New Disability Access Lawsuit Rules in California

Disability access lawsuits against business and property owners have long been a hotbed for “drive-by” litigation in California. Pursuant to California Senate Bill 1186, the laws pertaining to disability access lawsuits in California have been modified in the hopes of curbing this practice. The new laws are summarized as follows:

The new law:

  1. Prohibits an attorney from sending property owners or tenants demand letters that request the payment of money or offer an agreement to accept money in lieu of filing a lawsuit;
  2. Requires that any demand letter or complaint identify the alleged violation in sufficient detail to allow a reasonable person to identify the basis for the alleged violation;
  3. Requires an attorney to provide a form written advisory with each demand letter or complaint; and
    (iv) requires attorneys to submit demand letters and complaints to the California Commission on Disability Access (CCDA) and to the California State Bar.

Reduction in Damages

The new law provides some monetary relief for business that have unintentional violations that they are willing to correct. The law reduces from $4,000 to $2,000 the minimum statutory damages for each unintentional violation if the defendant is a small business. For purposes of this law, a small business is defined as having 25 or fewer employees and no more than $3.5 million in gross annual receipts. The small business must also correct the alleged violations within 30 days of being served with the complaint.

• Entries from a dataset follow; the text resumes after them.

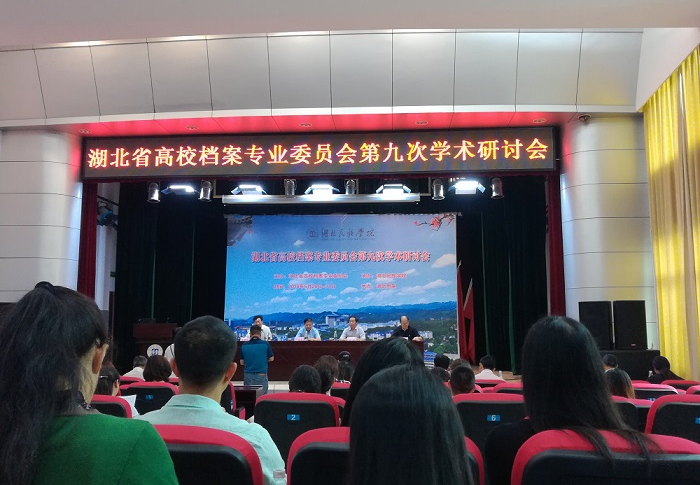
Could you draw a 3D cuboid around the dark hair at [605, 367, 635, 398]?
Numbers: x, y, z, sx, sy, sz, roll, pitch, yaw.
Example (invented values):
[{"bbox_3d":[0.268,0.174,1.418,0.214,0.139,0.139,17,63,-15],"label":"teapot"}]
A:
[{"bbox_3d":[1.996,1.066,3.880,0.210,0.280,0.220,0,-8,3],"label":"dark hair"}]

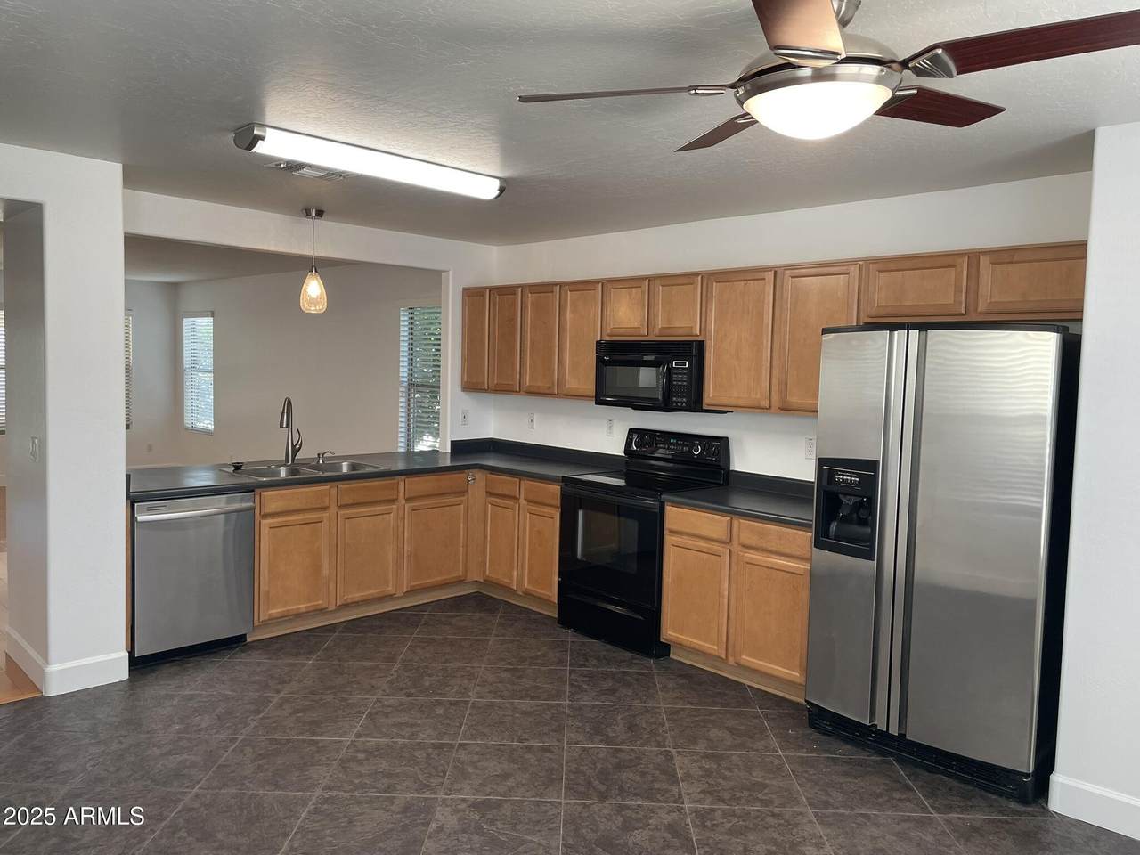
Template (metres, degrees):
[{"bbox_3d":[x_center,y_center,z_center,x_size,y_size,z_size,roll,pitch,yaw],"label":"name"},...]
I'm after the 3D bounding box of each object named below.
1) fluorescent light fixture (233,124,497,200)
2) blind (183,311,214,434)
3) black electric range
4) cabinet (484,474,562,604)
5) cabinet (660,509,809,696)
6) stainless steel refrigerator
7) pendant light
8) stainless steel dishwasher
[{"bbox_3d":[-0.824,-1.137,3.743,1.235,0.083,0.217,-3,6,-44],"label":"fluorescent light fixture"},{"bbox_3d":[-4.648,-0.682,10.675,0.060,1.500,0.950,-3,6,-44],"label":"blind"},{"bbox_3d":[0.415,0.632,5.060,0.675,1.195,0.770,-3,6,-44],"label":"black electric range"},{"bbox_3d":[-0.116,0.690,5.669,0.610,0.780,0.770,-3,6,-44],"label":"cabinet"},{"bbox_3d":[1.024,0.808,4.503,0.610,0.780,0.910,-3,6,-44],"label":"cabinet"},{"bbox_3d":[1.639,0.477,3.647,0.840,1.780,0.920,-3,6,-44],"label":"stainless steel refrigerator"},{"bbox_3d":[-1.542,-0.999,5.149,0.160,0.606,0.160,-3,6,-44],"label":"pendant light"},{"bbox_3d":[-2.119,0.742,4.635,0.605,0.820,0.620,-3,6,-44],"label":"stainless steel dishwasher"}]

Additionally, the law reduces from $4,000 to $1,000 the minimum statutory damage amount for each unintentional violation if: (i) the defendant corrects all violations within 60 days of being served with the complaint; and, (ii) other circumstances apply including, among others, a) the property was previously inspected by a Certified Access Specialist (CASp) prior to the date of the Plaintiff’s alleged encounter with the barrier to access, or b) the alleged violation pertains to new construction at the site that was approved pursuant to a local building permit and inspection process between January 1, 2008, and January 1, 2016.

Request for Litigation Stay

Additional categories of defendants will now be able to request a stay of litigation and an early evaluation conference if:

  1. Their new construction was approved pursuant to a local building permit and inspection process between January 1, 2008, and January 1, 2016,
  2. Their new construction was approved by a local public building inspector who is a CASp, or
  3. they are a small business as defined above.

Multiple Claims for Same Violation

In assessing liability in any action alleging multiple claims for the same violation on different occasions, courts are now required to consider the reasonableness of the plaintiff’s conduct in light of plaintiff’s obligation, if any, to mitigate damages. This is intended to deter plaintiffs from repeatedly attempting to access the same property and encountering the same barriers for the sole purpose of enhancing their claim for statutory damages and fees.

Lease Requirements for Commercial Property Owners

The new law also requires commercial property owners to state on all lease forms or rental agreements executed on or after July 1, 2013, whether the property being leased had undergone an inspection by a CASp.


The new law provides benefits for small businesses by reducing the statutory damages if the access restrictions are remedied promptly. Additionally, the curb on pre-litigation shakedown demands will also benefit small business owners. Lastly, commercial property owners must be cognizant of incorporating the new lease language requirement into their leases after July 1, 2013.